Expect Miracles? How asking for a simple miracle changed everything
One of my favorite personal mantras is "Expect Miracles". It's always on the tip of the tongues of Gabby Bernstein and Marianne Williamson. They say that when you believe in miracles and expect them, the miracles show up. Marianne goes as far to say that if you are not regularly experiencing miracles in your life, something is seriously wrong. So I've adopted the “Expect Miracles” mindset and adapted it to my own life--and somehow, some way, this mantra follows me in different ways and the miracles do show up when I ask for them. However they only happen when I'm truly open to them.
For all the positive spiritual practices I incorporate into my life, I'm amazed at how often I'm angry, resentful, complaining, judgmental, controlling and (gasp) jealous of things around me. Despite my best efforts to do meditations, manifestations and prayer practices, I can veer off course very quickly. My husband always recalls a line from Vicky Cristina Barcelona when my mind starts racing or I'm holding him hostage with my self-created drama rants. It’s that scene where Penelope Cruz is yelling at Scarlett Johansson because Scarlett is not sure she wants to be in a 3 way relationship with her and Javier Bardem anymore. Penelope hurls a diagnosis at her: "Chronic dissatisfaction. Chronic dissatisfaction. That’s what you have. Big sickness.” Watch the clip. No matter what, nothing ever seems to be enough for Scarlett. And in truth, I can often identify with that.
I went on vacation last week to Anguilla in the Caribbean – a practical beach paradise--a place where you're supposed to be relaxed and at peace with the world. Yet, the first 3 days were an emotional struggle for me. What I was mainly struggling with is that it was really hard to find an open lounge chair on the beach. If you didn't get there early enough, you were without a chair for the day. So rather than feeling like I was on vacation, I was in competition for chairs and I resented the people who got one and I didn’t. It made my blood boil and every day on the way to the beach I was anxious. I had very little faith. My breaking point was when we had to eat a $90 dollar lunch at a restaurant on the beach before the snobby maître d let us use their lounge chairs. We asked if we could just order at the chairs and he flipped out, “What, do you want to eat with your fingers?” He talked down to us as if we had no manners or social graces. I was ready to walk, but my husband reaffirmed that we had no other hope of a chair, so we ate the lunch. I was having the hardest time accepting that some things were beyond my control or that things weren’t as I thought they might be. To be honest, I didn’t do enough research before booking the trip and once I got there, I wasn’t the best “go with the flow” or “don’t sweat the small stuff” kind of guy. It's like the minute I slowed down on vacation, my mind raced to find the imperfection(s).

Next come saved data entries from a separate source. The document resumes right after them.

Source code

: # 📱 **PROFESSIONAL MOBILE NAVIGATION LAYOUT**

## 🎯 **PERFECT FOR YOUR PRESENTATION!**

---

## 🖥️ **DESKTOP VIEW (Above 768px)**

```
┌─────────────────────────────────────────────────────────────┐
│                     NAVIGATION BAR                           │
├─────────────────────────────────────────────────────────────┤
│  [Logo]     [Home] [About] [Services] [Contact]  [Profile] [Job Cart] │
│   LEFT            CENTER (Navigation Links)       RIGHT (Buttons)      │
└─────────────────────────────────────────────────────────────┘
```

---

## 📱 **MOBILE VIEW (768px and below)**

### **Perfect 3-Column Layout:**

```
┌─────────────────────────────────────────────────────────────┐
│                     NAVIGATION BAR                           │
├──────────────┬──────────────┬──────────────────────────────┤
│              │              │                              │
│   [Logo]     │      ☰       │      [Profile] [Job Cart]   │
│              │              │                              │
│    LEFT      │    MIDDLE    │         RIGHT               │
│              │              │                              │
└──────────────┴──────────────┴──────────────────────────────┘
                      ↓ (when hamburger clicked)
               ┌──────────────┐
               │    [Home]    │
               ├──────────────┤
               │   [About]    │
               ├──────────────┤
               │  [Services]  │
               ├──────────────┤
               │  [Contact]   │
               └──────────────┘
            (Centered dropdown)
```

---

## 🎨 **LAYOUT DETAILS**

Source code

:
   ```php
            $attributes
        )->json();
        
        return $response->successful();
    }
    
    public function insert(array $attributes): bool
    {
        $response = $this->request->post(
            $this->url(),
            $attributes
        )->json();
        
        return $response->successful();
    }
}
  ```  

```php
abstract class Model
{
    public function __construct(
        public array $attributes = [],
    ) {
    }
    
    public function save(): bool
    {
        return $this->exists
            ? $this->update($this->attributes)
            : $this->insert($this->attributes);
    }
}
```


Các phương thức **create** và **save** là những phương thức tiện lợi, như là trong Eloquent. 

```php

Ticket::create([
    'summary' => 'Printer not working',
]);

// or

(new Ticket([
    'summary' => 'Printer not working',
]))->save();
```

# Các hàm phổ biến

I will say this – no matter what the frustration, I stayed open to changing my mindset. I was also trying desperately not to complain to my husband about all the Island’s shortcomings. I kept asking the universe for a miracle and taking deep breaths; asking to see things differently. I went to an adorable church one day for a spiritual time-out. I met this couple, Joe and Jody from Newport, RI—and they were vibe-ing love and light. I had a great chat with them. Jody used to be a news anchor, so we talked about the world of journalism. Then Joe took out this tiny stack of cards and was like, "Choose one". As if this was a tarot card exercise, I drew one blindly. And what did it say? "Expect Miracles". There it was, a reminder from fellow humans, who were perhaps dropped in front of me in that moment at the right time, to give me a card that said Expect Miracles. I felt guided, I felt protected and I felt like my calls to the universe for a miracle had manifested in divine timing. I put this card on the back of my phone, as a reminder, that asking for a miracle really works—when I’m willing to wait for it. My vacation turned a corner after meeting Joe and Jody. It was a chance encounter that reset my mindset. I needed that reminder. I'm so grateful for that afternoon and meeting them. My vacation became filled with miracles that came in the form of meeting great people, feeling more relaxed and I never wanted for a beach chair again for the rest of the week.
I’m not writing this to shed light on what a spoiled dissatisfied brat I can be. To be honest, I always wonder if I should write things like that, for fear that people will run the other way when I cop to my toxic behaviors. But I’m guessing if I feel this way sometimes, there must be others. And if there are others like me, maybe you need a miracle too? So, my experience here is that when I asked for a miracle, it showed up. It changed everything. The miracle manifested. Also, don’t underestimate that you might be someone else’s miracle at any moment on any day. Joe and Jody are miracle workers – and they shared that energy with me.